2. What initial investigations would you like to organise?

  • Bedside: BP, HR, RR, ECG, Peak Flow
  • Bloods:
    • FBC – to check for anaemia
    • CRP – confirm infection
    • U&Es
    • LFTs
    • Alpha-1 antitrypsin
  • Imaging – CXR
  • Special tests – Spirometry, sputum culture
  • See NICE COPD guidelines for more detail (2)

3. Please describe what findings you might expect in spirometry.

  • FEV1/FVC ratio <0.7 in keeping with an obstructive airway disease (3).

4. The patient is diagnosed with COPD, and started on treatment.
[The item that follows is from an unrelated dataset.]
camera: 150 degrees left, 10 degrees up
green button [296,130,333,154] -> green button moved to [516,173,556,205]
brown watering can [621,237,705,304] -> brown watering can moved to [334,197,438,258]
One year later she presents to A&E with a fever and productive cough. The following ABG results are obtained (Tab 4). 

  • This ABG shows fully compensated respiratory acidosis (4,5)

5. The patient asks about long term oxygen therapy.  What are the criteria for starting LTOT?

  • Non-smoker
  • PaO2 ≤7.3kPa OR
  • PaO2 ≤ 8 kPa AND pulmonary hypertension/ polycythaemia/ peripheral oedema (2,6)
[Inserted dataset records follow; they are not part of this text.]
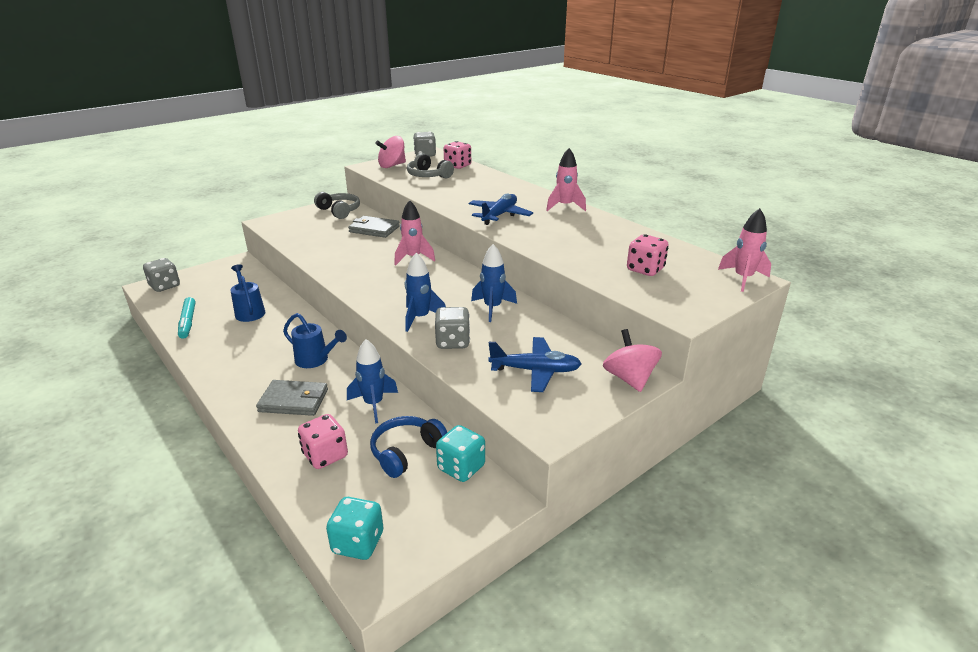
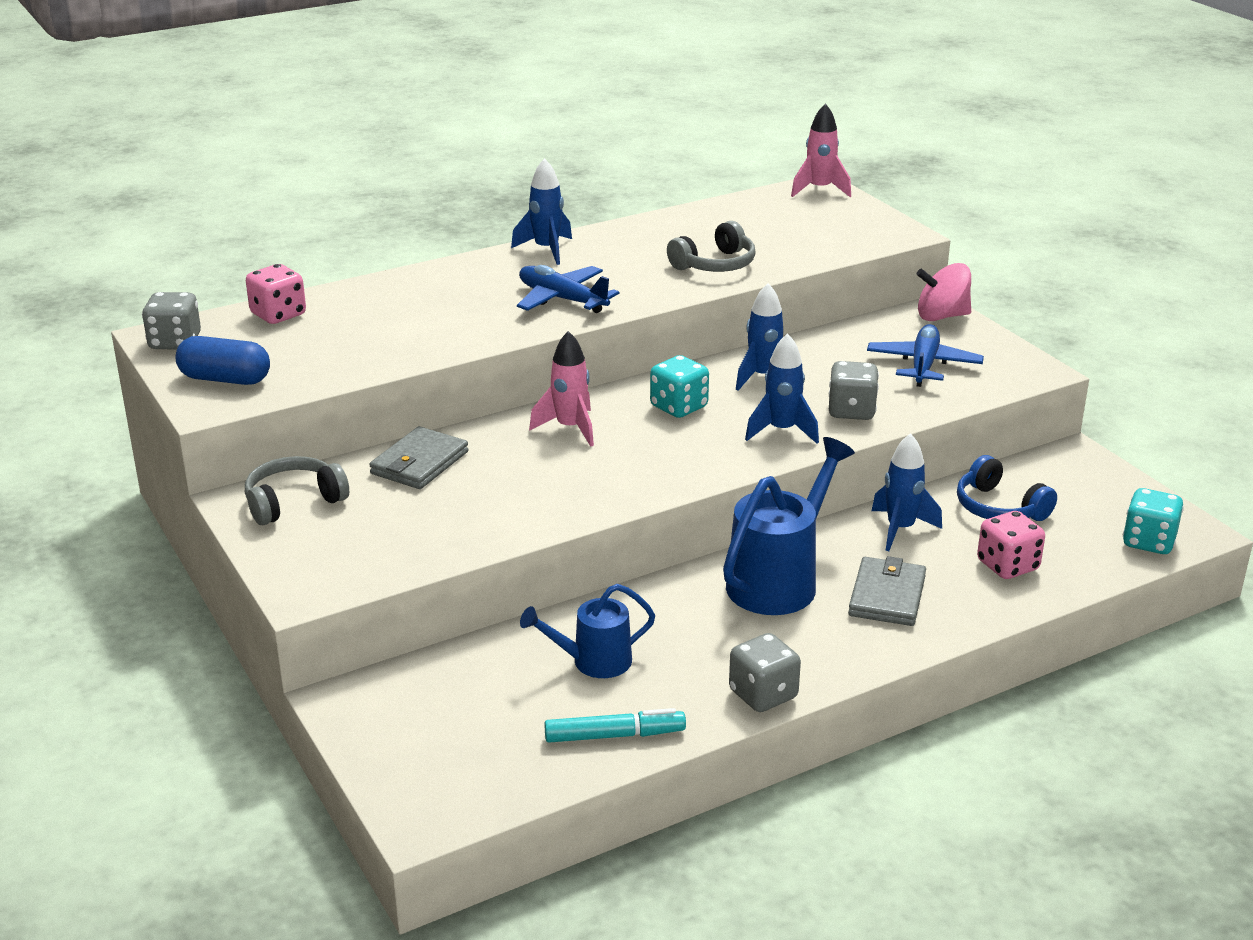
camera: 80 degrees left, 0 degrees up
grey dice [143,258,180,292] -> grey dice moved to [729,633,801,712]
blue watering can [283,313,347,368] -> blue watering can [723,437,855,615], size x1.66
pink spinning top [375,136,406,168] -> blue capsule [176,336,270,385]
grey headphones [407,153,454,178] -> grey headphones moved to [667,221,756,272]
turquoise dice [436,425,485,482] -> turquoise dice moved to [650,355,709,418]
pink rocket [546,148,586,211] -> blue rocket [511,158,572,265]
pink dice [627,234,669,276] -> none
6. Mrs Smith also wants to know whether there is anything else she can do to improve her symptoms. What other non-medical interventions should be recommended.
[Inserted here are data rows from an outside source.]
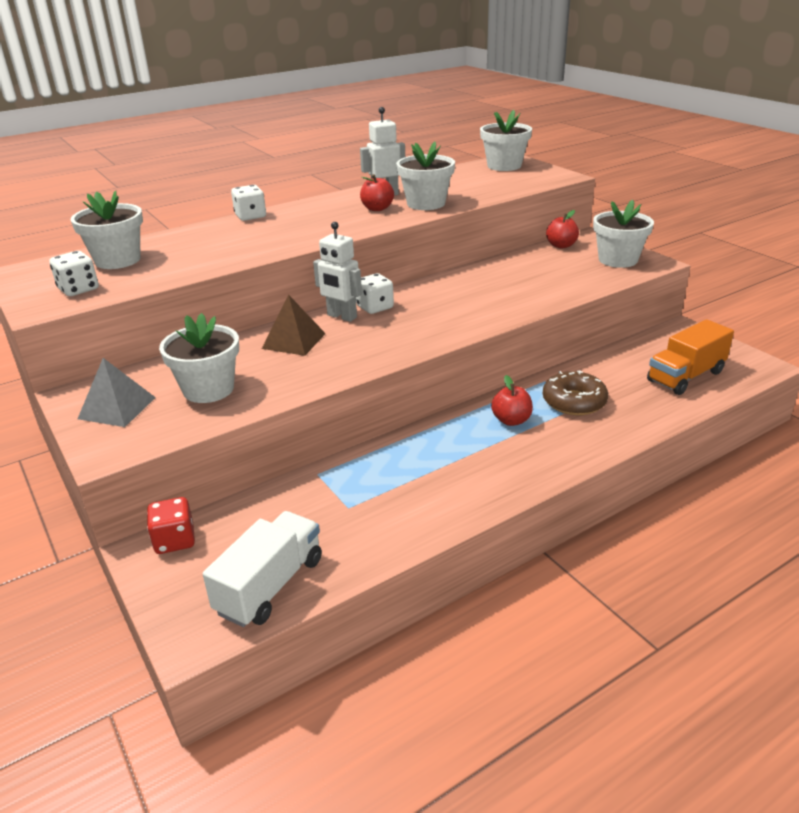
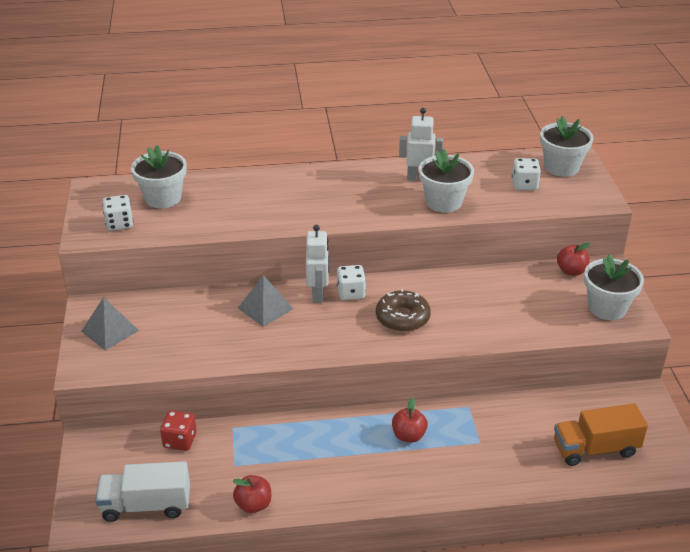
camera: 25 degrees right, 5 degrees up
red dice [147,497,195,554] -> red dice moved to [160,411,197,451]
white flower pot [159,313,239,403] -> none
white truck [203,511,322,627] -> white truck turned 150 degrees counterclockwise [95,461,190,522]
white dice [231,185,266,221] -> white dice moved to [512,158,541,190]
brown pyramid [262,294,326,356] -> grey pyramid [238,275,294,327]
white robot [313,222,362,322] -> white robot turned 150 degrees counterclockwise [306,225,329,302]
red apple [360,174,394,211] -> red apple moved to [233,475,271,513]
brown donut [543,371,608,415] -> brown donut moved to [376,289,431,332]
  • More information in NICE guidelines (1)
  • Give support to stop smoking
  • Flu and pneumococcal vaccines
  • Pulmonary rehabilitation

ABG Results

pH = 7.40

Oxygen Saturation = 93%

PaO2 = 9 kPa

PaCO2 = 10 kPa

HCO3- = 34 mEq/L

Base Excess = 3mmol/L

  1. National Institute for Health and Care Excellence. Breathlessness [Internet]. NICE; [revised 2022 Feb; cited 2023 Feb 16]. (CKS). Available from: https://cks.nice.org.uk/topics/breathlessness/
  2. National Institute for Health and Care Excellence. Chronic obstructive pulmonary disease in over 16s: diagnosis and management [Internet]. NICE; 2018 [updated 2019 Jul 26; cited 2023 Feb 15]. (NICE Guideline [No.115]). Available from: https://www.nice.org.uk/guidance/ng115
  3. Christenson SA, Smith BM, Bafadhel M, & Putcha N. Chronic obstructive pulmonary disease.Lancet 2022 May 6399(10342):2227-42.
  4. Rogers KM, McCutcheon K. Understanding arterial blood gases. J Perioper Pract 2013 Sep 1;23(9):191-7.
  5. Zaininger P. ABG interpretation [Internet]. Geeky medics; 2022 [updated 2022 Oct 24; cited 2023 June 1]. Available from: https://geekymedics.com/abg-interpretation/
  6. Hardinge M, Annandale J, Bourne S, Cooper B, Evans A, Freeman D. British thoracic society guidelines for home oxygen use in adults: Accredited by NICE. Thorax 2015 Apr 13;70(Suppl 1):i1-i43.